Diğer taraftan, görevsizlik kararı verilmesi gereken hallerde, görevli mahkemece, davacı … Yönetimi tarafından, uygulama kadastrosundan önce genel mahkemede açılıp sonuçlanan tapu iptal ve tescil davası bulunduğu da gözönünde tutulmalıdır” denilmektedir.
Mahkemece bozmaya uyulduktan sonra yapılan yargılama sonucu davanın 3402 sayılı Kadastro Kanununun 22/2-a maddesine itiraz yönünden reddine, dava konusu taşınmazın 3402 sayılı Kanunun 22/2-a maddesi uyarınca düzenlenen kadastro uygulama tutanağındaki gibi tapu siciline aynen aktarılmasına, davacı … yönetiminin dava konusu taşınmazın orman niteliğiyle hazine adına tapuya tescili istemi yönünden mahkemenin görevsizliğine karar verilmiş, hüküm davacı … Yönetimi tarafından temyiz edilmiştir
Dava, dava dilekçesindeki açıklamaya göre uygulama kadastrosuna itiraz ve tapu iptal ve tescil niteliğindedir.

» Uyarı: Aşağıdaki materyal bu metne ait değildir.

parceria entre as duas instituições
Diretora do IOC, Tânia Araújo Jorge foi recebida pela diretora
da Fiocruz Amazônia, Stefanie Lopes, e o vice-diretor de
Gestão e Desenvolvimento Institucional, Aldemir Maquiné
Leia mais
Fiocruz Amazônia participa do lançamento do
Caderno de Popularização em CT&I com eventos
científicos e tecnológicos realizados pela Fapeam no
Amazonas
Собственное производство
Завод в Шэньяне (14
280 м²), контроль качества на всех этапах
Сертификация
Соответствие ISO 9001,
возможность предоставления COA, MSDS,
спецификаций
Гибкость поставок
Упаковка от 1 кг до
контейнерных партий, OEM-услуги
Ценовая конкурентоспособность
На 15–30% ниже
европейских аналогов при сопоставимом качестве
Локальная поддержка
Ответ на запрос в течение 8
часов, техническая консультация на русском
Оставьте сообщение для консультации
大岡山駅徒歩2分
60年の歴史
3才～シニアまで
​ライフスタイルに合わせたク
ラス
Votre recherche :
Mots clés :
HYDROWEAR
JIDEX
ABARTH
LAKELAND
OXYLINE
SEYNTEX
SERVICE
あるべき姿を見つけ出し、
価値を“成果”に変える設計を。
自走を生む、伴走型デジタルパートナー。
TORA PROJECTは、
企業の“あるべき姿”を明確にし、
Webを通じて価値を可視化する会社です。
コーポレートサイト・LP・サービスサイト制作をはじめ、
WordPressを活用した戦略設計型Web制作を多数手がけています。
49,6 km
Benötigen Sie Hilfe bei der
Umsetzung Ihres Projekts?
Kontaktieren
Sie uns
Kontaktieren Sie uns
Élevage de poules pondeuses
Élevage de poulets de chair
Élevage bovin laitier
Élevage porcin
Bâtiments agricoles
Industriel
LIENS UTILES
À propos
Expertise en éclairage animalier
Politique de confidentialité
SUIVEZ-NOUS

Çekişmeli taşınmazın bulunduğu yerde tesbit tarihinden önce 1942 yılında yapılıp kesinleşen orman kadastrosu bulunmaktadır. Daha sonra ilk tahdidin aplikasyonu ve sınırlandırması Yargıtay 2. Hukuk Dairesi Başkanın hakem sıfatıyla verdiği karar ile iptal edilen ormanların kadastrosu 1976 yılında yapılıp ekip çalışmaları 15.09.1976 tarihinde, itirazları inceleyen 7 numaralı Orman Kadastro Komisyonu işlemleri ise 09.12.1976 tarihinde ilan edilmiştir. 36 numaralı Orman Kadastro Komisyonunca 1988 yılında aplikasyon, sınırlandırması yapılmamış ormanların kadastrosu ve 3302 sayılı Kanun ile değişik 6831 sayılı Kanunun 2/B madde uygulaması yapılıp 15.06.1989 tarihinde ilan edilmiştir.
İncelenen dosya kapsamına, kararın dayandığı gerekçeye, uyulan bozma kararı uyarınca işlem yapıldığına, 3402 sayılı Kanunun 22/2-A maddesi uyarınca yapılan uygulama kadastrosunun kanun ve yönetmelik hükümlerine uygun olduğuna, tapu iptali ve tescil talebi hakkında görevsizlik kararı verilmesinde bir isabetsizlik bulunmadığına göre yerinde görülmeyen temyiz itirazlarının reddiyle, usul ve kanuna uygun olan hükmün ONANMASINA, 7139 sayılı Kanununun 33. maddesi uyarınca Orman Yönetiminden harç alınmasına yer olmadığına 10/06/2019 günü oy birliğiyle karar verildi.